貝雲瑚回過神來,擊掌道:“正是如此!村後有處禁地,不許人接近,我曾多次潛入查探,所見不過一片白地而已,看不出蹊跷。如今想來,怕底下埋的全是陰人。”
僵屍男子恍然道:“陰人尋常難見,說不定要到月圓之夜,才由禁地爬出。我等一個月要活叁十晝夜,過一天老一天,它們每月隻活動一晚,十年光景在它們身上還不到一年,多則四月,算得緊俏些,不定也才兩月有餘。”梁燕貞與阿雪麵麵相觑,仿佛聽的是什麼鬼怪奇譚,半點也不真實。

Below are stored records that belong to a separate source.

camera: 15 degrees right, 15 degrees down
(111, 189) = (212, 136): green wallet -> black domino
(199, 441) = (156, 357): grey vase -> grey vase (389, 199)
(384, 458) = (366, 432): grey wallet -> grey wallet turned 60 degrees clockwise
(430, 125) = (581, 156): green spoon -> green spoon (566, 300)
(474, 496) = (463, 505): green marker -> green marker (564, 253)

“此說未必無稽,卻有個老大的問題。”獨孤寂笑道:“假設陰人離不開中陰土,每月隻能活動一晚,必得有人萬裹迢迢,連屍帶土運來始興莊。按那姓奚的說法,日間陰人難以動彈,放火燒也反抗不得,任何人若知這等罩門,豈會將活屍當成夜神敬拜?運屍之人,定不是龍方氏這群活寶。喂,妳潛入那撈什子禁地,難道沒人把守照管?”最末兩句卻是對貝雲瑚說。(看精彩成人小说上《小黄书》:https://xchina.site)
貝雲瑚搖頭。“都說是禁地,自然誰也不能接近。但那兒是在一片荒林之內,本就人煙罕至,我沒久待,不確定有沒有別人。”蛾眉微蹙,似想起什麼,又不敢肯定,抿著姣美的唇勾,若有所思。這種帶點倔強的神情獨孤寂十分熟悉,醜丫頭不肯說的事,誰也沒法從她嘴裹挖出真話來。

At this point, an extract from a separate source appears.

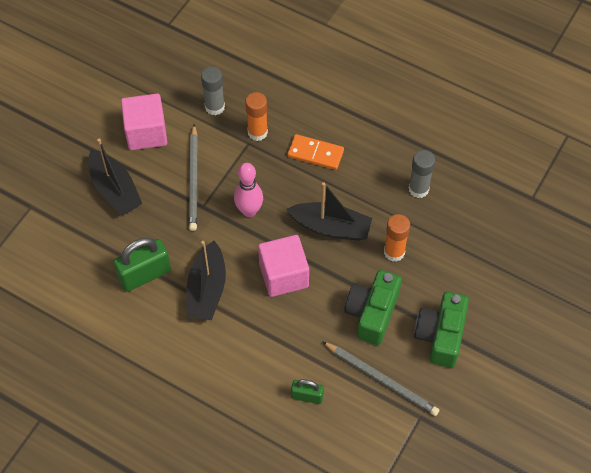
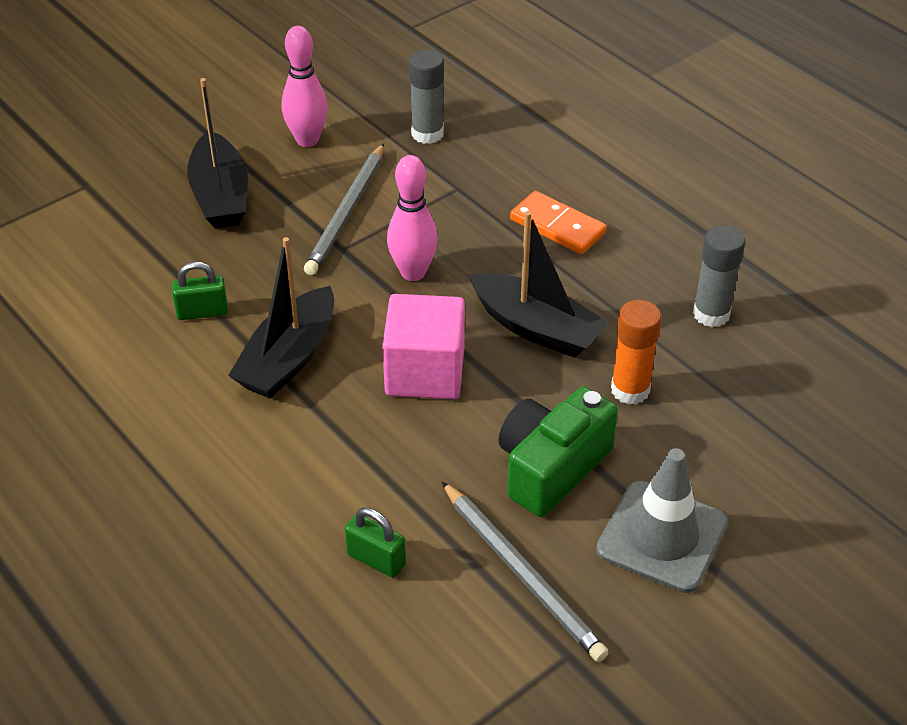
camera: 20 degrees right, 15 degrees down
(145, 274) = (202, 312): green padlock -> green padlock, size x0.57
(146, 133) = (307, 140): pink cube -> pink bowling pin
(257, 132) = (477, 179): orange glue stick -> none
(440, 336) = (662, 537): green camera -> grey traffic cone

生疑的不隻十七爺,僵屍男子思索片刻,沉吟道:“當年奚無筌在長老合議上一通大論,雖遭軟禁,知止觀那廂也不是吃齋的,我知道他們派了人前往漁陽調查,也尋到他所說的那處土丘,並未髮現什麼有用之物。”
貝雲瑚回過神來,淡淡接口:“顯然派去的人沒說實話,不是麼?”
僵屍男子難得闆起臉,森然道:“妳師父有什麼對不住妳處,儘可與我說,我帶妳走一趟知止觀,讓他還妳公道,趁早收了那些個指桑罵槐、禍水東引的無聊把戲。此事牽連甚大,不是能讓妳借題髮揮,了結私人恩怨之用!個中輕重,妳難道不能分辨?”
貝雲瑚微微一笑,淡道:“這有甚難?這幫活死人裝神弄鬼,在神功蓋世的十七爺眼裹,不過跳梁小醜耳,彈指間便能拿下。屆時再請長老解上龍庭山,在知止觀審問分明,看是何人搞鬼。”僵屍男子重重一哼,閉口不語,麵色十分難看。

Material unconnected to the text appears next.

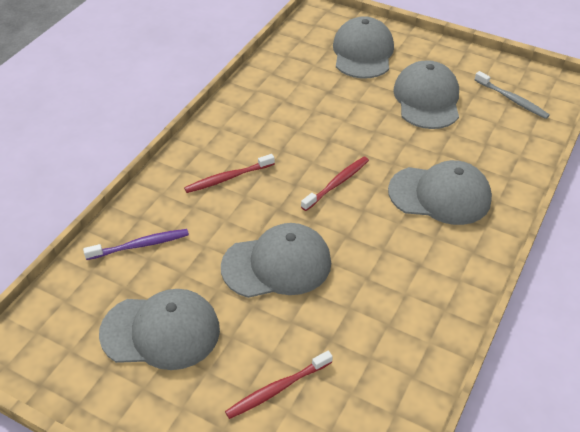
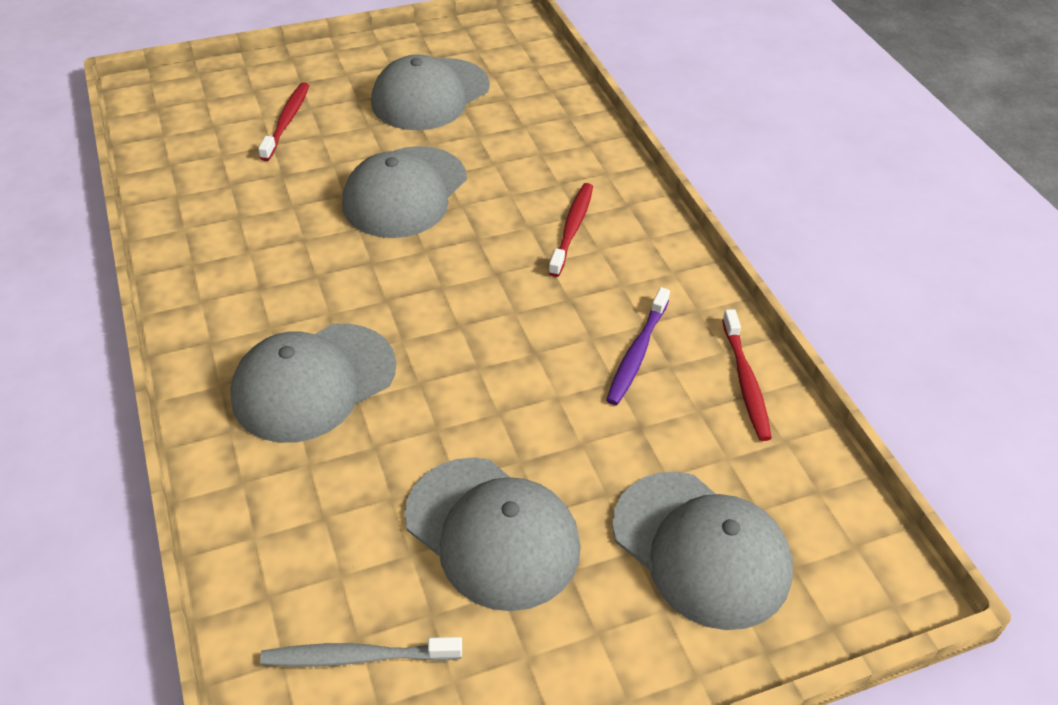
camera: 130 degrees right, 0 degrees up
(140, 245) = (547, 127): purple toothbrush -> purple toothbrush (637, 353)
(337, 183) = (452, 307): red toothbrush -> red toothbrush (745, 382)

獨孤寂朝大車的方向擡了擡下巴。“妳當初答應插手的理由,現已不在了,這破莊子的事妳還要管?”
貝雲瑚遠眺笑意淫邪、目不轉睛盯着自己的龍方傢二少爺龍方異,神色十分復雜。惋惜、哀傷、迷惑不解……七情五味在超凡絕俗的小臉上幾度變換,始終下不了決心。少女像是說給自己聽似的,低聲喃喃道:“這如果是病,是毒,難道不能治麼?好好一個人,怎能……怎能變成這副模樣?”
“妳那個死鬼老公已經死了。”獨孤寂揉搓下巴,口氣雖不在乎,卻無一絲幸災樂禍的嘲諷,反倒比平時更溫和許多。“無論它們對他做了什麼,他都不是原來那個人了。過不去的隻有妳自己,我相信這個新生的龍方二少爺姦淫擄掠、活吃生人的時候,可不會有半分不舒坦。”
“……那莊裹其他人怎麼辦?”少女脫口道。
“這個就是我要同妳確認之事了。”獨孤寂聳肩,斂起笑容,正色道:“陰人嘛,逆天違理的臟玩意兒,全殺光就是了。這一莊子人也要殺?”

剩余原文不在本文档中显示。